NOUVELLES

La Semaine de sensibilisation aux maladies mentales s'amorce

06/10/2013 01:41 EDT | Actualisé 06/12/2013 05:12 EST

MONTRÉAL - La population est invitée à se mettre à l'affût pour déceler les signaux de détresse alors que s'amorce la Semaine de sensibilisation aux maladies mentales.

Les troubles psychologiques peuvent être détectés grâce à divers indices plus ou moins subtils.

Par exemple, selon la Fondation des maladies mentales (FMM), un feu rouge devrait s'allumer dans l'esprit de toute personne qui éprouve de la difficulté à reconnaître l'un de ses proches sous prétexte qu'il «n'est pas comme d'habitude».

Dans de pareilles circonstances, l'organisation juge qu'il faut prendre le taureau par les cornes c'est-à-dire qu'on doit se mettre à l'écoute de cette personne, lui offrir du soutien et la pousser à consulter «les ressources qui sauront la sortir de son isolement».

La FMM soutient aussi qu'il importe de garder en tête que nul n'est totalement à l'abri des troubles psychologiques en soulignant qu'ils peuvent «atteindre n'importe qui à n'importe quel moment».
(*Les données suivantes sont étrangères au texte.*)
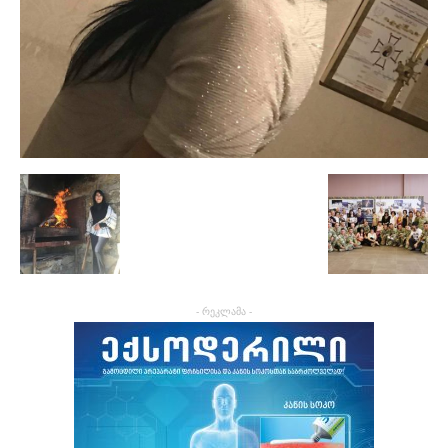
- რეკლამა -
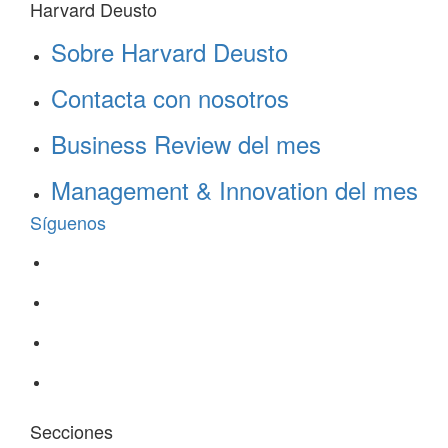
Harvard Deusto
Sobre Harvard Deusto
Contacta con nosotros
Business Review del mes
Management & Innovation del mes
Síguenos
Secciones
Le responsable du développement des pratiques et coordonnateur du Regroupement des ressources alternatives en santé mentale du Québec, Raymond Beaunoyer, juge que même si cette idée est admise par plusieurs, «il y a beaucoup de préjugés [qui subsistent] à l'égard des personnes atteintes».

Il déplore le fait que la médication soit encore «le principal traitement offert». M. Beaunoyer avance que «la créativité, les arts, l'écoute [...] les activités et les groupes [de soutien] pour contrer l'isolement» sont autant de solutions potentielles qui mériteraient d'être davantage mises de l'avant.

Il estime qu'il est grand temps d'ouvrir la porte à ces diverses pistes car il serait plutôt surprenant, selon lui, d'assister à un recul des troubles psychologiques.

«Notre société crée beaucoup de problèmes de santé mentale. [...] Elle nous impose de performer», note Raymond Beaunoyer.

Il ajoute que les gens n'ont plus jamais de répit même lorsque leur moral est au plus bas. «On n'a plus le droit d'être triste, de prendre le temps nécessaire pour revenir d'un deuil. On doit rapidement retourner au travail» déplore-t-il. Dans de telles conditions, les gens éprouvés peuvent facilement sombrer dans la dépression d'après lui.